The first time a child says “Roll Tide,” what makes them do so? University of Alabama students from many different departments are looking to answer this question and many more as they observe and write about children and child development through programs facilitated at the on-campus Child Development Research Center.

The CDRC is part of the department of human development and family studies in the College of Human Environmental Sciences and houses several programs to assist and teach students and serve the community, including the Children’s Program, a nationally accredited laboratory school program that enrolls around 110 children. Their ages vary from 2 months to 5 years old.

“In addition to our teaching roles, we are a research site. We have about 20 research projects ongoing at any one time, and it’s a lot of bells and whistles to go through to get your research approved, because you’re really doing research on human subjects,” Robin Hollingsworth, the Children’s Program director, said. “We’ve had people look at speech and language development, we’ve had students look at what teacher involvement takes away from play – [there is] just a wide variety of things.”

An upcoming project, The Roll Tide Study, supervised by Angie Barber from communicative disorders, asks whether early vocabulary development reflects cultural influences – like a young child saying “Roll Tide,” because they’ve heard it during their earliest periods of language development.

“[The children] really are the last people who really do think outside the box – somebody really hasn’t put them in a box yet as far as their thinking goes,” Hollingsworth said. “People try to look at what makes them different, because once we start getting into elementary school, that box kind of starts coming around you.”

The lab benefits more than human development students, Hollingsworth said.

“We have observation students that are taking our Human Development 202 and our Human Development 205, and not only our students, but typically some psychology, some education, some nursing, various different colleges send their students here for observation,” Hollingsworth said. “Their role is to come in and do a lab here, and they usually come an hour a week and observe a child of a specific age and write about them.”

Students are also enrolled in practicum-level courses, which allow them to work in the classrooms and to make lesson plans.
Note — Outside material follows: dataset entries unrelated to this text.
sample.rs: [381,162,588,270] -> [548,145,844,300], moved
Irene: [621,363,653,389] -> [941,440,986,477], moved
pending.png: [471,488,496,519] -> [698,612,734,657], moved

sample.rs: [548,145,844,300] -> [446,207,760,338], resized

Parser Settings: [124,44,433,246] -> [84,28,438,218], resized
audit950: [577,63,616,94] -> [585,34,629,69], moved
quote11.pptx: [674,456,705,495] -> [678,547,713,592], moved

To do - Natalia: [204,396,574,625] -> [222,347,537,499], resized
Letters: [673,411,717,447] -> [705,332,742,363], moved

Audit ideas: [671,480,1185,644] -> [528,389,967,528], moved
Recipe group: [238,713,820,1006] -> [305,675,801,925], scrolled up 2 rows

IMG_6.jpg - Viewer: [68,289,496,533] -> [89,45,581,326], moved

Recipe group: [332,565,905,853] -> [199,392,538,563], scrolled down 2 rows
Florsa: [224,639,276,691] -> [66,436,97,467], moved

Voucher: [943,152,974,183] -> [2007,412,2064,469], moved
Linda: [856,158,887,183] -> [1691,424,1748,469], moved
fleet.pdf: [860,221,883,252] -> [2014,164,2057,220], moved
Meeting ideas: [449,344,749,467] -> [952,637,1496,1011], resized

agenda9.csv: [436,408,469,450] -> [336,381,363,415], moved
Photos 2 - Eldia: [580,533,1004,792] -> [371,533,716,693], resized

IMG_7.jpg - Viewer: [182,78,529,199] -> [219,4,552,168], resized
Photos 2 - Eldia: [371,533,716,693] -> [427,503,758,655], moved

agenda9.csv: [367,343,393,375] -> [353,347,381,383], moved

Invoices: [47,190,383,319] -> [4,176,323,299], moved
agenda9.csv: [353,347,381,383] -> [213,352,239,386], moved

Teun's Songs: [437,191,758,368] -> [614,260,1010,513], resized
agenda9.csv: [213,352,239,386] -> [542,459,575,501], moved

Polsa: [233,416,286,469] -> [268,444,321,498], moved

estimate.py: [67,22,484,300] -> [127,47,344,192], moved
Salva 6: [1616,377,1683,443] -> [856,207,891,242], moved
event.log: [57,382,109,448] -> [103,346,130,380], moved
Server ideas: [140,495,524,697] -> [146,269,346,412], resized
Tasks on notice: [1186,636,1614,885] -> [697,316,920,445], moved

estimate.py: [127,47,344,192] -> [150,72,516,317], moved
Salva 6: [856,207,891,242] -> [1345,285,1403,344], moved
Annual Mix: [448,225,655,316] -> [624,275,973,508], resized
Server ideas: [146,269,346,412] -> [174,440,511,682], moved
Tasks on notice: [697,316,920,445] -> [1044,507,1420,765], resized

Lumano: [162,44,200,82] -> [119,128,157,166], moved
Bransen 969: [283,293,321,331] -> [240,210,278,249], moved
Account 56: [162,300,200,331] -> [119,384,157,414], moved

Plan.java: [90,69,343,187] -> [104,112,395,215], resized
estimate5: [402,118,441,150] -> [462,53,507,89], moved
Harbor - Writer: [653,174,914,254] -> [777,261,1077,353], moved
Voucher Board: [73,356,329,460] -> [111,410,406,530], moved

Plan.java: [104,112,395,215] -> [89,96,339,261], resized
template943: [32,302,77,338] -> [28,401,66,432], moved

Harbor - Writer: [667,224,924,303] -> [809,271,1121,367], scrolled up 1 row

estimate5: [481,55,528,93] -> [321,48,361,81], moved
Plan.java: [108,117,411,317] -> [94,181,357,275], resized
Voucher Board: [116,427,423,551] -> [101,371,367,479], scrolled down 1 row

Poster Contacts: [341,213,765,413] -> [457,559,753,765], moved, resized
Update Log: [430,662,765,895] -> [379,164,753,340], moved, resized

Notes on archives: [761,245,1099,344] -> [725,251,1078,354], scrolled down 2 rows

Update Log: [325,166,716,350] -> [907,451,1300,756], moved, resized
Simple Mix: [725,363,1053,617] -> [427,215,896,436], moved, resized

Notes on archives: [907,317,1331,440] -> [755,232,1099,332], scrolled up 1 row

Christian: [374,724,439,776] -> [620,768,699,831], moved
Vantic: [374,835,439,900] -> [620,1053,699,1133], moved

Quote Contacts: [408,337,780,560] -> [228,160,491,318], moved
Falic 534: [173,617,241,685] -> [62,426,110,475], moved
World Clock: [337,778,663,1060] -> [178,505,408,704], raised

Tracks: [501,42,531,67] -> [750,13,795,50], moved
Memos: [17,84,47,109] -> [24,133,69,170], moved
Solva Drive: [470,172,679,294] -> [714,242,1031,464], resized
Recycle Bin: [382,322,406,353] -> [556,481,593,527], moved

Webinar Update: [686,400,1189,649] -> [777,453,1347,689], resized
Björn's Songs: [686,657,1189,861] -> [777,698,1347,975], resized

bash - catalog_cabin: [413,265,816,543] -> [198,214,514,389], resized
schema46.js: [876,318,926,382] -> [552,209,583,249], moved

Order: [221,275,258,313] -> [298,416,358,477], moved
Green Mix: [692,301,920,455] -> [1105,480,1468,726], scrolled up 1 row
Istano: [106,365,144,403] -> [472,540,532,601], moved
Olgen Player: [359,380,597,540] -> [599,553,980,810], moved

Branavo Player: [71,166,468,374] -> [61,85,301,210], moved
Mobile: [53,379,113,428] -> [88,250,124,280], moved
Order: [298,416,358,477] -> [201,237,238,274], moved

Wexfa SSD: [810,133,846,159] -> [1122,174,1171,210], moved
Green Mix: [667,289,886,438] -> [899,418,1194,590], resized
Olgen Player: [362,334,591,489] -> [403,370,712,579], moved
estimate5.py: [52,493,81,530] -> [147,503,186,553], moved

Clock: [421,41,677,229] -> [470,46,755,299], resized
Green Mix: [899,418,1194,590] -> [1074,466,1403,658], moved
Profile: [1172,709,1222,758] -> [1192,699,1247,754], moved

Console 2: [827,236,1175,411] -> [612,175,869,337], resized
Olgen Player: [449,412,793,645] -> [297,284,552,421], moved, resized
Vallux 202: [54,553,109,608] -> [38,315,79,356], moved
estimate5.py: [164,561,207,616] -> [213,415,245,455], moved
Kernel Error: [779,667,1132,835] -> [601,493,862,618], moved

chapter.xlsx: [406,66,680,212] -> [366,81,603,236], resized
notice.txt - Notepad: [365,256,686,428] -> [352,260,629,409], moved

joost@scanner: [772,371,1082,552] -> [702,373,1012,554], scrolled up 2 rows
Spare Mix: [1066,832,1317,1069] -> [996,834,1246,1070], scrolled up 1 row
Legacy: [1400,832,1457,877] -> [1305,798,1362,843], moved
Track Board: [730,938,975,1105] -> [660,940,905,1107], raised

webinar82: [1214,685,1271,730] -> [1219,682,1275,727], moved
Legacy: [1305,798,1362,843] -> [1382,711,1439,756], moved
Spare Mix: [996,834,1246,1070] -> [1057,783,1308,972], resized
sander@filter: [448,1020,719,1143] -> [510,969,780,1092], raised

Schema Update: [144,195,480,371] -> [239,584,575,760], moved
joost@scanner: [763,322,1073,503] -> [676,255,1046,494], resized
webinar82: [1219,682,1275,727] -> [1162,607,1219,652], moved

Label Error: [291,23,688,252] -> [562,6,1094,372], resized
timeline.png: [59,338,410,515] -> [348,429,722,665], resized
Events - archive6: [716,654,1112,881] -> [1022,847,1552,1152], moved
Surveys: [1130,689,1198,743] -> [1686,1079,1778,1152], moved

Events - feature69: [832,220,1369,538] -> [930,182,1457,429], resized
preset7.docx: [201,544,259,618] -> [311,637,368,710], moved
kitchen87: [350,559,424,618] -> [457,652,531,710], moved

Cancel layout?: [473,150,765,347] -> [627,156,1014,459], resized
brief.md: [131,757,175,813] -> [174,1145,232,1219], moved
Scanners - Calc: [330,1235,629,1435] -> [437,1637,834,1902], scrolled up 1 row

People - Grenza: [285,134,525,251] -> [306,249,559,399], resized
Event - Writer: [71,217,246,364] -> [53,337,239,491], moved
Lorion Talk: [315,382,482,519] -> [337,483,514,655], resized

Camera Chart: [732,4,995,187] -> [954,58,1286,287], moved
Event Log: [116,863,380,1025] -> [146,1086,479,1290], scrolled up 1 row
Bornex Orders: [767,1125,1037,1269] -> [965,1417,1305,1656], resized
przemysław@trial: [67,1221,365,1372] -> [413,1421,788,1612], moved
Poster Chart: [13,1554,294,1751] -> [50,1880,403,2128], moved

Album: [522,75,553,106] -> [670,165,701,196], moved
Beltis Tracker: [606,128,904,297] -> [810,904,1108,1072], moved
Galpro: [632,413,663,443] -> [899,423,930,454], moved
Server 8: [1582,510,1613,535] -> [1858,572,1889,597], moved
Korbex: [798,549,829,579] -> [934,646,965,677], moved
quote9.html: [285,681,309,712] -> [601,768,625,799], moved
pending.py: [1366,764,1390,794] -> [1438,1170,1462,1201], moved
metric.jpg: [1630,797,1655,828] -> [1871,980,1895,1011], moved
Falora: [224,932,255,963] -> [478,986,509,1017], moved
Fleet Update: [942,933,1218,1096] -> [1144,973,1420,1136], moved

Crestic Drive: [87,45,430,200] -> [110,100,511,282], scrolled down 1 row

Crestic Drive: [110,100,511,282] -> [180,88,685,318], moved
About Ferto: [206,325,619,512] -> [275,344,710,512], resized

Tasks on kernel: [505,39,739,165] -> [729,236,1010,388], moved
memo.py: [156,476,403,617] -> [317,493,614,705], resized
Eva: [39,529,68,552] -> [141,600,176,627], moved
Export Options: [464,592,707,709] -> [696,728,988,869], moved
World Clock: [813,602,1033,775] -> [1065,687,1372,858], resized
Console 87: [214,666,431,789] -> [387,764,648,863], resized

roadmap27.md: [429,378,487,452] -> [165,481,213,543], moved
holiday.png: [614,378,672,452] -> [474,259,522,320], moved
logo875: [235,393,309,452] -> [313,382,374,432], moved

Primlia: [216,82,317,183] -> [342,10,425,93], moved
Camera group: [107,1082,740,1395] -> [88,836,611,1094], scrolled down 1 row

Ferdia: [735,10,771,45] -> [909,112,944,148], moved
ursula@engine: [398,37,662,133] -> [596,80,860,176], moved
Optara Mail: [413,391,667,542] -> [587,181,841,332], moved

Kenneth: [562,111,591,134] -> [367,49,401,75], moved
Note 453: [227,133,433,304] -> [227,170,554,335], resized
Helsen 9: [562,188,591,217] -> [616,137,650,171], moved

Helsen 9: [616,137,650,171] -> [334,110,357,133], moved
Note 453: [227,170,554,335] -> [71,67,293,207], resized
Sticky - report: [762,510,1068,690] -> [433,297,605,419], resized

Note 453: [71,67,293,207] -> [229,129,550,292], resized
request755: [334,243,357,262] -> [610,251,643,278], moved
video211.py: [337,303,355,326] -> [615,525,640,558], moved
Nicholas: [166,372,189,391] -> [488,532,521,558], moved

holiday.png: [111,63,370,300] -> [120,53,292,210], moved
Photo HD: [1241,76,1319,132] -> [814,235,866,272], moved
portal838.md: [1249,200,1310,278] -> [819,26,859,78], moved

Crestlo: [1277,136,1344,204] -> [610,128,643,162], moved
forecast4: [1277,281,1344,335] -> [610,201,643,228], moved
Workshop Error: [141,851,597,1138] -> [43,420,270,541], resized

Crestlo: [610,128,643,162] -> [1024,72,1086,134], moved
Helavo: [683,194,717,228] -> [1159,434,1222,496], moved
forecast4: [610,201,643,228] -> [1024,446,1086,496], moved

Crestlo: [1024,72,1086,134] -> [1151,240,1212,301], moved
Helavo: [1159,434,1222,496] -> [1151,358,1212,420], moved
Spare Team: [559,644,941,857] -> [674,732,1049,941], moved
The center carries six- and 12-hour internships, and even graduate assistantships.

Jason Scofield, an associate professor, runs Bama Cognitive Development Lab within the CDRC.

“If I have a student working with me, often times we’re asking a specific research question. We’ve been asking a lot of questions like ‘How do children decide who’s more trustworthy in their environment?’” Scofield said. “Students have a lot of opportunities to get involved with the research that involves working with children and their families, and can see how kids learn information and interact with other people.”

Other research opportunities include working with the Mobile Youth Survey and the Autism Clinic within the CDRC, Scofield said.

Margaret Davis, a senior majoring in human development, is enrolled in labs within the CDRC and substitute teaches while applying for an internship.

“I am in HD 322, which is where I’m involved here as well – I came in this morning and did an activity about the physical world, so I did the rain cycle. Each of the kids got a cotton ball and dipped it in water, just doing fun things like that,” Davis said. “It just breaks up your day and really touches your heart to be able to build relationships with these kids and I look forward to my future in it.”

The CDRC provides the University with other programs such as Child Development Resources, a program that helps Alabama families with children and the Capstone Family Therapy Clinic, which provides help to community members along with training graduate students that specialize in marriage and family therapy. The Pediatric Development Research laboratory also calls the CDRC home.